* [Quelldokument]
------------------------------------
Dem Haupteil geht eine Skizze des philosophisch - historischen Hintergrundes Platons voraus, wobei eine Standortbestimmung des Dialoges "Kratylos" bzgl. seiner Funktion innerhalb der Philosophie Platons versucht wird. Im Verlauf der Positionsanalyse wird, speziell an der Position des Sokrates und seiner Art und Weise der Fragestellung bzw. der von ihm aufgegriffenen Punkte und Beispiele gezeigt, inwiefern hier der gegebene historische Kontext, nämlich die gesellschaftlichen, also ökonomischen, politischen und sozialen Verhältnisse der griechischen Sklavenhaltergesellschaft, philosophisch reflektiert werden.
Nach dem Ermessen der Verfasserin spielt die Ideenlehre Platons bereits im Dialog „Kratylos" eine zentrale Rolle, auch wenn diese hier nur angedeutet wird und ausgearbeitet erst in seinem sogenannten „Alterswerk" erscheint, denn man kann bei sogenannten „großen Philosophen", zu denen Platon gezählt wird, sehen, daß sich Kernpunkte ihrer Philosophie  durch das ganze Werk ziehen, sich früh andeuten, entwickelt und präzisiert werden und derart in verschiedener Weise ihren Ausdruck finden. Auch müssen zentrale, philosophische Gedanken, um überhaupt angedeutet werden zu können, eine im Hintergrund stehende breite Basis an Überlegungen haben, und so wird auch vermutet, daß Platon die in seinen Werken schriftlich angedeuteten Zusammenhänge in den Lehrgesprächen sehr viel tiefergehender behandelte.
------------------------------------
* [Aufgabenstellung] Nimm den Text über Platons Dialog „Kratylos" wieder auf und schreibe ihn nach seinem letzten Satz fort.

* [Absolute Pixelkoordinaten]
------------------------------------
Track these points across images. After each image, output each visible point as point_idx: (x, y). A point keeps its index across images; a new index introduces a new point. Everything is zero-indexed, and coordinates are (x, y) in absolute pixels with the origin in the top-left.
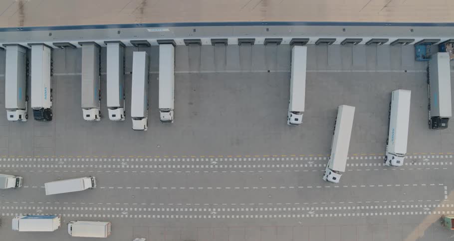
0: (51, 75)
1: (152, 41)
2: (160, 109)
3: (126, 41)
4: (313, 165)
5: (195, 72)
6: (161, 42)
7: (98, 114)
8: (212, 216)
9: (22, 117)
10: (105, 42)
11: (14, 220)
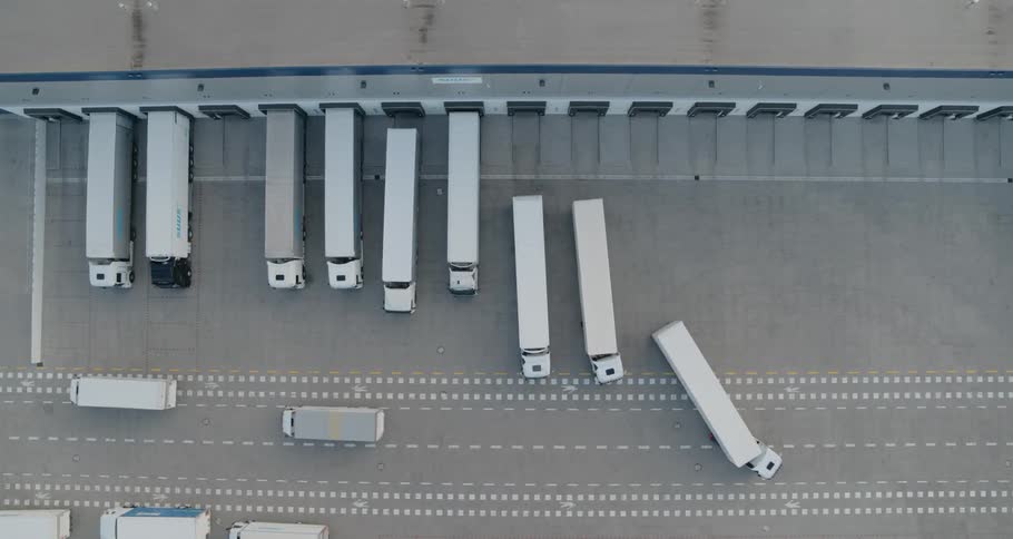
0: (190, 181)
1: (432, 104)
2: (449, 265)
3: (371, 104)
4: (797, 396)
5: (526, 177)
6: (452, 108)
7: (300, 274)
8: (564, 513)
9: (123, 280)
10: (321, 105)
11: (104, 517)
------------------------------------
* [Ergebnis]
Bei Überlegungen zur Person des Sokrates und seiner Funktion im Dialog „Kratylos" muß in Betracht gezogen werden, daß keine schriftlichen Zeugnisse von ihm selbst überliefert sind, und die Quellen von Platon, Aristophanes und Xenophon, die über Sokrates berichten, sich sehr voneinander unterscheiden , womit es fast unmöglich wird, aufzuzeigen, inwiefern die im Dialog vorkommende Argumentation sokratischen bzw. platonischen Ursprung hat. Nach dem Ermessen der Verfasserin ist jedoch für die ganze Untersuchung festzuhalten, daß Platon als einer der Hauptvertreter, sogar „Begründer" einer der beiden Hauptströmungen der Philo-sophie, nämlich der (griechischen) idealistischen Strömung gilt, deren Bezeichnung von der spezifischen Antwort auf die philosophische Grundfrage nach dem Wesen der Dinge, der Voraus-Setzung eines ideellen, geistigen Prinzips, im Falle von Platon der „Idee", herrührt.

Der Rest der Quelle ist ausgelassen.